20/02/2007

Como d'antes



Sinto seu olhar vazio
No tempo, na sala, nesse curto espaço sombrio.

Sinto suas mãos paradas e semi-postas
Outrora perdidas e achadas em minhas voltas.

Sinto seu sorriso longe do meu
E a dor sufocar esse peito ainda seu.

Sinto sua voz me confessar
Os contratempos da seca, da neve ou do mar.

Sinto sua alma eqüidistante
E o corpo coberto por véu quase espumante.

Sinto cada passo seu flutuante
Como se os meus fossem secretos, ora obstantes.

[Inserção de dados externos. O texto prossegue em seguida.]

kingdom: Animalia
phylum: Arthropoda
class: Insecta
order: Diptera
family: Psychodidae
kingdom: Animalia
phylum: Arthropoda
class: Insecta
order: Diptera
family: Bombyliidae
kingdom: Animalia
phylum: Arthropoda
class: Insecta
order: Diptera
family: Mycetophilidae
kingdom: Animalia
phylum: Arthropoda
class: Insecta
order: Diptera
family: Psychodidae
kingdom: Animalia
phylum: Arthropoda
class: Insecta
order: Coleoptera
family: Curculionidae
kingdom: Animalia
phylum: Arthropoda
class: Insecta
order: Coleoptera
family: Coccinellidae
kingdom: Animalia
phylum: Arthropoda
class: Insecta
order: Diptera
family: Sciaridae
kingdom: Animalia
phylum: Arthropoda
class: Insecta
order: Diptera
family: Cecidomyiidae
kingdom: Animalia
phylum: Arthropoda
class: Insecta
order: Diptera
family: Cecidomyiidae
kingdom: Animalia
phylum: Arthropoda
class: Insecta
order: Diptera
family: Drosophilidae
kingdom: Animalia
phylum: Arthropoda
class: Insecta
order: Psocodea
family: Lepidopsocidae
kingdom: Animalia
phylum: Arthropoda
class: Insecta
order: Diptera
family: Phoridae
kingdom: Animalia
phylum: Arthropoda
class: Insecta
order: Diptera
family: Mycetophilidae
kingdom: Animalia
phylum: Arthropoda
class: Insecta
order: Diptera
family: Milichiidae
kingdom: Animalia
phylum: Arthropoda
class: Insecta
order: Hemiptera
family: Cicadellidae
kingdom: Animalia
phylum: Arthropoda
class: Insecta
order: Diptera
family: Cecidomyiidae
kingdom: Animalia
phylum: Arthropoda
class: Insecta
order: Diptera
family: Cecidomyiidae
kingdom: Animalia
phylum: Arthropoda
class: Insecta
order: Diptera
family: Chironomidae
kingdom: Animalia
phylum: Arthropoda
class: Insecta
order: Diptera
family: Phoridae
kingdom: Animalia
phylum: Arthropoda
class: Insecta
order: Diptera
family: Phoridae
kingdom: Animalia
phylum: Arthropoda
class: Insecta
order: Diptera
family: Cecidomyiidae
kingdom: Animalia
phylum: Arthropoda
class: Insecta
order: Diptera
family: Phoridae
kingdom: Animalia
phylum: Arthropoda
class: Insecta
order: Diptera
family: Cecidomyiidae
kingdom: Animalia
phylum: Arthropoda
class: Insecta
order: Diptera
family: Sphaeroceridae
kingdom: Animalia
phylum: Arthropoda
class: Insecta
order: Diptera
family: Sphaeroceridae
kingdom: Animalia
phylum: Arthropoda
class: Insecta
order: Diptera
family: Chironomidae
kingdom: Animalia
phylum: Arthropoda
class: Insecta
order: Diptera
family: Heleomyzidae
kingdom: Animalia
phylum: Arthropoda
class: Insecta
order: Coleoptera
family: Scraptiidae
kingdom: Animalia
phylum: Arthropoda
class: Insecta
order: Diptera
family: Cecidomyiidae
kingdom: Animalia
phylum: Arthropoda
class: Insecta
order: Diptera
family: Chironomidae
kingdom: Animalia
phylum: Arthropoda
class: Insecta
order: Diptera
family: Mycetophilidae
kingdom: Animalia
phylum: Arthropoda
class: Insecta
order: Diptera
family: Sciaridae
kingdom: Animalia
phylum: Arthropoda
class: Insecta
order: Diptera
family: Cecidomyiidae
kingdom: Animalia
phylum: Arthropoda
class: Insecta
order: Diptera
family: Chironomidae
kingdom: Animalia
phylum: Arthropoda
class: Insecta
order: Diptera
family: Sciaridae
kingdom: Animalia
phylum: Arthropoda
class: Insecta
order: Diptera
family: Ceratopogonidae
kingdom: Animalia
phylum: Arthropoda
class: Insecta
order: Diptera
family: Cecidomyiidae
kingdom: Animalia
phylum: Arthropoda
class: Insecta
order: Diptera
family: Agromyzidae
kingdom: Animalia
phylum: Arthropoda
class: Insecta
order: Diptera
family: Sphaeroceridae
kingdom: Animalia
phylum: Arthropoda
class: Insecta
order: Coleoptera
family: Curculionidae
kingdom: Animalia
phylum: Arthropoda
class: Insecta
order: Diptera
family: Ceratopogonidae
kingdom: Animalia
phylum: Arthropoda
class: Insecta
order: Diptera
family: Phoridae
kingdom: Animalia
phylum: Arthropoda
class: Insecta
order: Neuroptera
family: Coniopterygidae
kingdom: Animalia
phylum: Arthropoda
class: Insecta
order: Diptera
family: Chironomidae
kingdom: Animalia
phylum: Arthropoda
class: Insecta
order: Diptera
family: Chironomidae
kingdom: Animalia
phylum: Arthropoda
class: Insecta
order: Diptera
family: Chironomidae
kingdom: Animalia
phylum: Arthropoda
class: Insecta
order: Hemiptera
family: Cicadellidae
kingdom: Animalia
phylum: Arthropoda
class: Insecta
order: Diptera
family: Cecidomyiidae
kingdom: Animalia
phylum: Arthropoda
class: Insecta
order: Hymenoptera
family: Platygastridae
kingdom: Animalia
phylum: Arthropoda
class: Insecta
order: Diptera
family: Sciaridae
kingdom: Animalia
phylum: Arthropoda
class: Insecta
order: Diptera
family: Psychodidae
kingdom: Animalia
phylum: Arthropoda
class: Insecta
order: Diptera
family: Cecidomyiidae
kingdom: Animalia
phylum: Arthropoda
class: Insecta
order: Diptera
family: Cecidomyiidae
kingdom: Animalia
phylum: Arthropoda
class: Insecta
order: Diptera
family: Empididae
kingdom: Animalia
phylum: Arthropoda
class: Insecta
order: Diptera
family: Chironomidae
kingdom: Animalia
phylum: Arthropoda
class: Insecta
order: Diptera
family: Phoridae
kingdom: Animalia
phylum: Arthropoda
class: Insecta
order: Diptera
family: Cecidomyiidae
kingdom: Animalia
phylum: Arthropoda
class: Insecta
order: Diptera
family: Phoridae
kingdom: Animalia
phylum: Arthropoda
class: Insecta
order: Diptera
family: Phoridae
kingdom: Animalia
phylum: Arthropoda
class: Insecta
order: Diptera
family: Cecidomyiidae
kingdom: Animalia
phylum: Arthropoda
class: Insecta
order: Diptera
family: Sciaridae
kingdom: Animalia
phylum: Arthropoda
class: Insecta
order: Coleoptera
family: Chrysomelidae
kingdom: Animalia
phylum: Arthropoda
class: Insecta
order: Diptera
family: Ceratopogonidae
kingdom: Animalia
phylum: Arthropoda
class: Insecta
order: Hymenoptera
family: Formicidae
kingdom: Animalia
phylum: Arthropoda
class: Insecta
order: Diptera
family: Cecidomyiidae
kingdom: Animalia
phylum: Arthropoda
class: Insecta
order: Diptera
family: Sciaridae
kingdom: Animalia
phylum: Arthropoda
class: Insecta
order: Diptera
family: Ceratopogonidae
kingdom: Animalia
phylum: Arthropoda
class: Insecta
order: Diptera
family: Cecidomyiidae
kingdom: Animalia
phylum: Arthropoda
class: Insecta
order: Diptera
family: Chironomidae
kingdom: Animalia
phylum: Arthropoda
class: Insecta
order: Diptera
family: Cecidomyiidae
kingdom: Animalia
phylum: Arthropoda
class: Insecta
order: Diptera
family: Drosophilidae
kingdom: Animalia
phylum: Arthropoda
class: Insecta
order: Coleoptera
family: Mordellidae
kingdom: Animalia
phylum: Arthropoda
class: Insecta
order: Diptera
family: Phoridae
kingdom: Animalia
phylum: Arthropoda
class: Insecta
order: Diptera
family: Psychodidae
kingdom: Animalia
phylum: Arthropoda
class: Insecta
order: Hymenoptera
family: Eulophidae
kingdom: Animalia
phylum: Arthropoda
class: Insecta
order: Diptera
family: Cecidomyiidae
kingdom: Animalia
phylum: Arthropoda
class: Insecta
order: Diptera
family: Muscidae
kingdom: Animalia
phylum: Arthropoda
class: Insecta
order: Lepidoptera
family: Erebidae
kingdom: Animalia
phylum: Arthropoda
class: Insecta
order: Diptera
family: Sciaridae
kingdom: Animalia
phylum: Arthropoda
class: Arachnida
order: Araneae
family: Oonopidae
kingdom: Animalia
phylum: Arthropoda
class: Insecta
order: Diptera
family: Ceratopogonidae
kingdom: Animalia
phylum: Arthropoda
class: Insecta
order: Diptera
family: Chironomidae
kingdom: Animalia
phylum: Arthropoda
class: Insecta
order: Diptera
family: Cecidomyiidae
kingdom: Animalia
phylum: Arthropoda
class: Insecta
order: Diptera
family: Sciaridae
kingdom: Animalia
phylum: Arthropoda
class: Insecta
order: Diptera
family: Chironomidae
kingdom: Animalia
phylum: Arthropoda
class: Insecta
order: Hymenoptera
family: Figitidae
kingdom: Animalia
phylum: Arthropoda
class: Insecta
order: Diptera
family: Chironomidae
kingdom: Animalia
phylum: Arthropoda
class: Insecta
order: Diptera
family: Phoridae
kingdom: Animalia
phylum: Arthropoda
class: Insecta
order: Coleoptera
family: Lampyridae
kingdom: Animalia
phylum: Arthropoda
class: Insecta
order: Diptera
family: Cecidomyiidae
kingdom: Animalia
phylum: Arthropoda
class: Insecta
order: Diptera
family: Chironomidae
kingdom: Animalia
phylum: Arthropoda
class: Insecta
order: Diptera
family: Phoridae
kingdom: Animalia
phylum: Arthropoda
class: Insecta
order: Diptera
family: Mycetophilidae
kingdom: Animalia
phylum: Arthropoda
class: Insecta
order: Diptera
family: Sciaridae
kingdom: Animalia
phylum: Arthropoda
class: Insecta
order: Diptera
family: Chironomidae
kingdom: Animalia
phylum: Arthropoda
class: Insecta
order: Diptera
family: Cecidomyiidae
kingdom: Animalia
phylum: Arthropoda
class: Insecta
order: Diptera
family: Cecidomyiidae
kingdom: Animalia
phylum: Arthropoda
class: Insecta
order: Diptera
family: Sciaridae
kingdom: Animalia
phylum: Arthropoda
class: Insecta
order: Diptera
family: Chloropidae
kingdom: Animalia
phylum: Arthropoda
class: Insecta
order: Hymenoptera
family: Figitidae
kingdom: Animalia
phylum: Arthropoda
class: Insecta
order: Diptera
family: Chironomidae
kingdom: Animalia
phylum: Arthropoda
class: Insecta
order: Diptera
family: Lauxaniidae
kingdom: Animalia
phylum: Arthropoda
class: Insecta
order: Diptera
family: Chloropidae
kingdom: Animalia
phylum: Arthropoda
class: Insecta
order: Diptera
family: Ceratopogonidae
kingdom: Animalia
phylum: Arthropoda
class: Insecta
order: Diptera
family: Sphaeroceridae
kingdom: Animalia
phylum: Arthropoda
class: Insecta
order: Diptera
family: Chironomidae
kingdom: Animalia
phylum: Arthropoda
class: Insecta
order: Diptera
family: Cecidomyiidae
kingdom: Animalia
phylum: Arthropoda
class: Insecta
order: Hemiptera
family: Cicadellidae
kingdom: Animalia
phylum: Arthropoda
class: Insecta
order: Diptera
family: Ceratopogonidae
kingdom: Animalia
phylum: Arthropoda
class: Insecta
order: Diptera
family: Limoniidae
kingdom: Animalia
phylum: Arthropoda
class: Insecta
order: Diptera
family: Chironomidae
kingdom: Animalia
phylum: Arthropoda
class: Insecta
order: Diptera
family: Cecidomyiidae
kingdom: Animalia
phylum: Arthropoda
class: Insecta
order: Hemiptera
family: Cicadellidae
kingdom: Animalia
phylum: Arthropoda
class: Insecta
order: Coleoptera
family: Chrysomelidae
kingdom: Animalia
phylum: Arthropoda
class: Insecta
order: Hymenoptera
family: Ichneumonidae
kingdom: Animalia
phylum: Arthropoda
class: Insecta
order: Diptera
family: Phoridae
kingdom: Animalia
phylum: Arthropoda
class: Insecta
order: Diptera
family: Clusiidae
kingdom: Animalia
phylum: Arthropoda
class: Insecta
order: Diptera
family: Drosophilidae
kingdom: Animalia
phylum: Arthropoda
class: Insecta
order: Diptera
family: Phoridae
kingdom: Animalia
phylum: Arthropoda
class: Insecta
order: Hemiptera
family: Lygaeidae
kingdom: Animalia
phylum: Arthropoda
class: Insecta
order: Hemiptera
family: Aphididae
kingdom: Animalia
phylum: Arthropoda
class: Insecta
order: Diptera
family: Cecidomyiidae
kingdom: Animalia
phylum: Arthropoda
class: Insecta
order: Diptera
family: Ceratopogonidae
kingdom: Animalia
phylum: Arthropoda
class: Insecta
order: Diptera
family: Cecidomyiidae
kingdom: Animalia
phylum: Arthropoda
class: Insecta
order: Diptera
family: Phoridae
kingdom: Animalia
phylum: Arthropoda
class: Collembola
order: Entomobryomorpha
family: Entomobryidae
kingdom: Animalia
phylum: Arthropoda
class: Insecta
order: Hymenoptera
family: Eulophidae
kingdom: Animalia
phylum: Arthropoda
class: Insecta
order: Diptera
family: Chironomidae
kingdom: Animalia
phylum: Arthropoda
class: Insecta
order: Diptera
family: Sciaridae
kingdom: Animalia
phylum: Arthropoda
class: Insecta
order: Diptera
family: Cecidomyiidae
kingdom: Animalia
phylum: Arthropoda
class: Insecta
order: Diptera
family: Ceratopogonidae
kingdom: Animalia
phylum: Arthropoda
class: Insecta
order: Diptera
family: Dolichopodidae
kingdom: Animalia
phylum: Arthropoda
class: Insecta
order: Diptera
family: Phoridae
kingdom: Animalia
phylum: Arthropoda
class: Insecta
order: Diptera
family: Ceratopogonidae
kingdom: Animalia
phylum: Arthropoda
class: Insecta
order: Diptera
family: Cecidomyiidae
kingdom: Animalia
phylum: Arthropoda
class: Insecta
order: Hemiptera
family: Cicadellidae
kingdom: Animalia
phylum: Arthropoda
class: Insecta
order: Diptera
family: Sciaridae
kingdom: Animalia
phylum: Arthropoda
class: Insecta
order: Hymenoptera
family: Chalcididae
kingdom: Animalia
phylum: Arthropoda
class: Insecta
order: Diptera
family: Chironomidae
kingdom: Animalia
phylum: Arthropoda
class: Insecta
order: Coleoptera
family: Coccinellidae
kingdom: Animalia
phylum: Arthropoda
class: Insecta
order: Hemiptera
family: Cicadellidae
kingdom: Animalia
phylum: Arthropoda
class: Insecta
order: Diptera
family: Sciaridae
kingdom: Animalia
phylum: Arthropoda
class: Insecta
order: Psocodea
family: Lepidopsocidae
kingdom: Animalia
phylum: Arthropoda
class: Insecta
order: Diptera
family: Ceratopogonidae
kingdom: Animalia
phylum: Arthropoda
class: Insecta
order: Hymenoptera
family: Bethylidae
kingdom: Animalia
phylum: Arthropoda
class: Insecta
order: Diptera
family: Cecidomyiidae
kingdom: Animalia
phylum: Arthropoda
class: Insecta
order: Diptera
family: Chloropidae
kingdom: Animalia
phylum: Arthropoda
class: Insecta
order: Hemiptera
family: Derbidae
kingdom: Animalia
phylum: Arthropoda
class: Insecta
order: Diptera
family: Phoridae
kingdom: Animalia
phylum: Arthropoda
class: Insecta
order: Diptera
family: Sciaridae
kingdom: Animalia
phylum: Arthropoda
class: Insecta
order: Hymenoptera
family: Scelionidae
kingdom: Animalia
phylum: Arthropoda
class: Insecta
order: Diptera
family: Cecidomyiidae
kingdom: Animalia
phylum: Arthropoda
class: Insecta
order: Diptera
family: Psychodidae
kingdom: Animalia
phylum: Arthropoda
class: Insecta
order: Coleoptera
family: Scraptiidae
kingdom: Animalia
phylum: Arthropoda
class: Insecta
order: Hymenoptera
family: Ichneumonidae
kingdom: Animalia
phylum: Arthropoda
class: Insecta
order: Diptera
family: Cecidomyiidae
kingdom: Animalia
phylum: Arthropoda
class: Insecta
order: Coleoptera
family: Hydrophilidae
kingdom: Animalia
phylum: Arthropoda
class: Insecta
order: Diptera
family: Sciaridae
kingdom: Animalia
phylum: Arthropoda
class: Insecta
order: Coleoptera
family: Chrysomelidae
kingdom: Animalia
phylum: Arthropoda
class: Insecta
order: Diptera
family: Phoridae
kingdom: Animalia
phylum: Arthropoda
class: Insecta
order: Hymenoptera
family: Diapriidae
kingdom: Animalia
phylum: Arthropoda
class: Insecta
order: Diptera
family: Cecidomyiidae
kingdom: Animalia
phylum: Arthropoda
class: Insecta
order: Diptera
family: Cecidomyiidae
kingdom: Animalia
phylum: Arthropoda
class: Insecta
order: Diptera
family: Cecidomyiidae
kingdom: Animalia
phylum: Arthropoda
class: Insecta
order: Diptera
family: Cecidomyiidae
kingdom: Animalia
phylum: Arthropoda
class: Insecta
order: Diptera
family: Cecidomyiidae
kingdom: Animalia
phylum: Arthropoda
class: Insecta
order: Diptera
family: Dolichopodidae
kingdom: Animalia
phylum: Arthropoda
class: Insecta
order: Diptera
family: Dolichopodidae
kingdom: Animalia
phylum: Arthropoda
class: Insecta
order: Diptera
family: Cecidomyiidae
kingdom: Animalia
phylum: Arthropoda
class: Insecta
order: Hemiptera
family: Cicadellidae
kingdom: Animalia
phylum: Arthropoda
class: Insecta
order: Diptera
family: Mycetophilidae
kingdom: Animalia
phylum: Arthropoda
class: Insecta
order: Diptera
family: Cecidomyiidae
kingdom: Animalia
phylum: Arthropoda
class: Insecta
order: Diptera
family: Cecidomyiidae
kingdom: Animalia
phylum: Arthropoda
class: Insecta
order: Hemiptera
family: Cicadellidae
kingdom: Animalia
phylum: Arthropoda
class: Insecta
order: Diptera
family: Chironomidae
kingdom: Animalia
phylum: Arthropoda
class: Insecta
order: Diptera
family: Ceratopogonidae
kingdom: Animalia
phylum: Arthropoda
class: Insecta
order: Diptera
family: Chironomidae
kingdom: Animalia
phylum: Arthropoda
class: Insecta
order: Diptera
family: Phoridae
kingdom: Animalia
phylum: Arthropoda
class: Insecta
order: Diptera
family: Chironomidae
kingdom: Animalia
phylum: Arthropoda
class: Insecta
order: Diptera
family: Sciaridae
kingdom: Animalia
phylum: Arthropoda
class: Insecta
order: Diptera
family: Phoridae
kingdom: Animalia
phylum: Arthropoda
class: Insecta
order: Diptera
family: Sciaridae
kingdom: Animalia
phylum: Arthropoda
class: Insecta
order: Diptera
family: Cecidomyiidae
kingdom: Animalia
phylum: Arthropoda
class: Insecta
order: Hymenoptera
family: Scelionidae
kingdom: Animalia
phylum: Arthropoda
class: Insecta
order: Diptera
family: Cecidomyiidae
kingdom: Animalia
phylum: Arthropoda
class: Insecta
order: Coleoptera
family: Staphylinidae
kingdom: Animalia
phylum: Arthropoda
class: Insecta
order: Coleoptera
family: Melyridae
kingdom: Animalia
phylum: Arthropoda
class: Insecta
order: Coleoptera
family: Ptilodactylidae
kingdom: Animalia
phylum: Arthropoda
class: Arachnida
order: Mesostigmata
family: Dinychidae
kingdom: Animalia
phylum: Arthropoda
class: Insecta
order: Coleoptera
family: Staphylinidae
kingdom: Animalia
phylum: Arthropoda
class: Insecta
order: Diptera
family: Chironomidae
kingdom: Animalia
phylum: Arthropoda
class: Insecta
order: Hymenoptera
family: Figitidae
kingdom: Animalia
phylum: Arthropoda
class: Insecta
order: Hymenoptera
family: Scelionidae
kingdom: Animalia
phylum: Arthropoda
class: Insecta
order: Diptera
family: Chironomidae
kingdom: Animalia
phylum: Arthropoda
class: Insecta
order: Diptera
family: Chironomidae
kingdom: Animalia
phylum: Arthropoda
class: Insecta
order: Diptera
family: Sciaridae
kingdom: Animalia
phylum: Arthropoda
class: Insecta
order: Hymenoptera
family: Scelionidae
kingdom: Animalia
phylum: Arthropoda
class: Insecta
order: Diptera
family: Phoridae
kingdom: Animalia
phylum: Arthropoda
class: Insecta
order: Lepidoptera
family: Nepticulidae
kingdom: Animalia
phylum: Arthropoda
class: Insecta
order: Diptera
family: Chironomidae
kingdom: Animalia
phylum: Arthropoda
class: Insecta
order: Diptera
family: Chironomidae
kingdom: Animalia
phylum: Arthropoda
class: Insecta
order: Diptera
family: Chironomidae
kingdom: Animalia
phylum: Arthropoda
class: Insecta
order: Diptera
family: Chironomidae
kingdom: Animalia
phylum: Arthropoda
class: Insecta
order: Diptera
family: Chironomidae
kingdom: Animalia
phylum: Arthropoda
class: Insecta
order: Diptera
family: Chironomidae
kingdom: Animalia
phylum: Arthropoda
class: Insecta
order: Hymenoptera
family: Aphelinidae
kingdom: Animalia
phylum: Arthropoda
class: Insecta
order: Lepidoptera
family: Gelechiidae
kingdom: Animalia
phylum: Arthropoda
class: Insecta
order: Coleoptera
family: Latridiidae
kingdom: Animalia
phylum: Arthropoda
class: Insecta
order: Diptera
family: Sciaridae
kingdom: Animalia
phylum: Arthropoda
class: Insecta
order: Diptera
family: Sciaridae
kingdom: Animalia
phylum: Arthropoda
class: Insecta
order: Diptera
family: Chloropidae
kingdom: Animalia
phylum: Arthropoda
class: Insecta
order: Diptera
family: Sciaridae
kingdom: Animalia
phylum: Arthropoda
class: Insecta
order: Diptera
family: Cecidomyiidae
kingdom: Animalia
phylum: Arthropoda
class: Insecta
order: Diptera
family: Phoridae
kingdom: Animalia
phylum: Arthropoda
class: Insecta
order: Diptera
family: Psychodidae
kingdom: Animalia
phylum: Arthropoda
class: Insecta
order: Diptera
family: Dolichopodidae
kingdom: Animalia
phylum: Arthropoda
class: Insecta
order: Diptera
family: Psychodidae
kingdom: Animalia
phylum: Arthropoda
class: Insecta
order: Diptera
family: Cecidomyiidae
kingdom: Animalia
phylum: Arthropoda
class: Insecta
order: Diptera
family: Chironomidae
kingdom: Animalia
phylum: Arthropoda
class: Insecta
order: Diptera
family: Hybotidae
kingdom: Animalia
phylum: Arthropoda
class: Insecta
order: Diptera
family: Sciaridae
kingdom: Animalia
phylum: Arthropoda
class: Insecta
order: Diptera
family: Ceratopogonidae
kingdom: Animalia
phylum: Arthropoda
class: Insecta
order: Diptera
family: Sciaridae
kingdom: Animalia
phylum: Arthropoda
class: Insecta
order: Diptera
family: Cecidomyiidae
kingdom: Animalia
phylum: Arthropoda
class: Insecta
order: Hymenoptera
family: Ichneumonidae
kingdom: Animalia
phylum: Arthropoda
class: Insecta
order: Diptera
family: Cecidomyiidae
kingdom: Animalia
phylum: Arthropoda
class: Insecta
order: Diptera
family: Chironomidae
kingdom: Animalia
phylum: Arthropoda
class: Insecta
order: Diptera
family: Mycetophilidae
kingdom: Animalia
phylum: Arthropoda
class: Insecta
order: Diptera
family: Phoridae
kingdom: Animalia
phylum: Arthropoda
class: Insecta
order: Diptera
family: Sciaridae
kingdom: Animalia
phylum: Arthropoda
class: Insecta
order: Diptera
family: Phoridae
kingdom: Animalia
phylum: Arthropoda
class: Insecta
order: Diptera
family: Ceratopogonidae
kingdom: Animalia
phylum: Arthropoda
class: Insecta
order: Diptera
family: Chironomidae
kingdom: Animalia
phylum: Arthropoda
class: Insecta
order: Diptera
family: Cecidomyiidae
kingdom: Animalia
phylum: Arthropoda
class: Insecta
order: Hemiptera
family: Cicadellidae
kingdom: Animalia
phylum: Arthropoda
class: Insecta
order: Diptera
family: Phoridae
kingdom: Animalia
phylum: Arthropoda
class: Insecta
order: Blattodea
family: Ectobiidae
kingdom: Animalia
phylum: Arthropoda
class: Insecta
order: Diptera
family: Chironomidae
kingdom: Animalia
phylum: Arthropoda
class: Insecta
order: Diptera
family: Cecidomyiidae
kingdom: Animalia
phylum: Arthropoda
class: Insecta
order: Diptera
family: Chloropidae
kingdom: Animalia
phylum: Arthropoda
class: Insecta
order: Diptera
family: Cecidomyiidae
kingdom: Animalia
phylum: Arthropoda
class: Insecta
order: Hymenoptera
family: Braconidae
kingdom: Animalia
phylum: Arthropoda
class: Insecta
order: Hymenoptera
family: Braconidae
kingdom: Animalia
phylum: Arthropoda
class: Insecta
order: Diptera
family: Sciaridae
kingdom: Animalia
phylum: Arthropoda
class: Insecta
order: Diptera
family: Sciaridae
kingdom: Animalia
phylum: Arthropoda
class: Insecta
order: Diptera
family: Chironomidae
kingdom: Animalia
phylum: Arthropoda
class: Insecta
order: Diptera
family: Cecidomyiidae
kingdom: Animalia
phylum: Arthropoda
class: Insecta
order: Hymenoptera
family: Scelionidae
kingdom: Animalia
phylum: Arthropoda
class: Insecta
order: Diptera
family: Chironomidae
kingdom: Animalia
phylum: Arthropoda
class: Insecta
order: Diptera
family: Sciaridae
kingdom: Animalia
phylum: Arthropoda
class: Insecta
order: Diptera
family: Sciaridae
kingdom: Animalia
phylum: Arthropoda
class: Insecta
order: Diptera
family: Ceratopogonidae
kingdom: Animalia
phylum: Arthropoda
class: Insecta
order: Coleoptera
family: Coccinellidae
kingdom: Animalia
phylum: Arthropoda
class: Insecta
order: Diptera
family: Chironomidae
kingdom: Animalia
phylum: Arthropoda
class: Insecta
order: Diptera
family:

Sinto! Nada me é mais importante:
Do que receber-lhe, aurora, como d'antes.


01/02/2007

Somente às vezes


Às vezes penso que sou ar,
outras, água.
Horas bem devagar
presa a terra, e sem asas,
me ponho a voar.

Às vezes não quero voltar
E finjo ser o que não sou
Por que é triste ser navegador
sem barco certo e vento a favor.




Às vezes sou apenas nada
e, sem nada, sigo o meu caminho.
Às vezes sou uma triste toada
perdida na mata, solada, do sozinho.

Às vezes sou chuva
E me enfeito com adereços de flor.
Mas também sou seca
E me sirvo de vã beleza

nascida da dor.

Às vezes sou interrogação
ou previsível e água-mole e vulcão.
Segredo, unidade, segregação:
Pavio curto e leite derramado
no bolso escancarado de um velho blusão.


Às vezes, somente, às vezes...


"O sonhador, em seu devaneio, não consegue sonhar diante de um espelho que não seja profundo."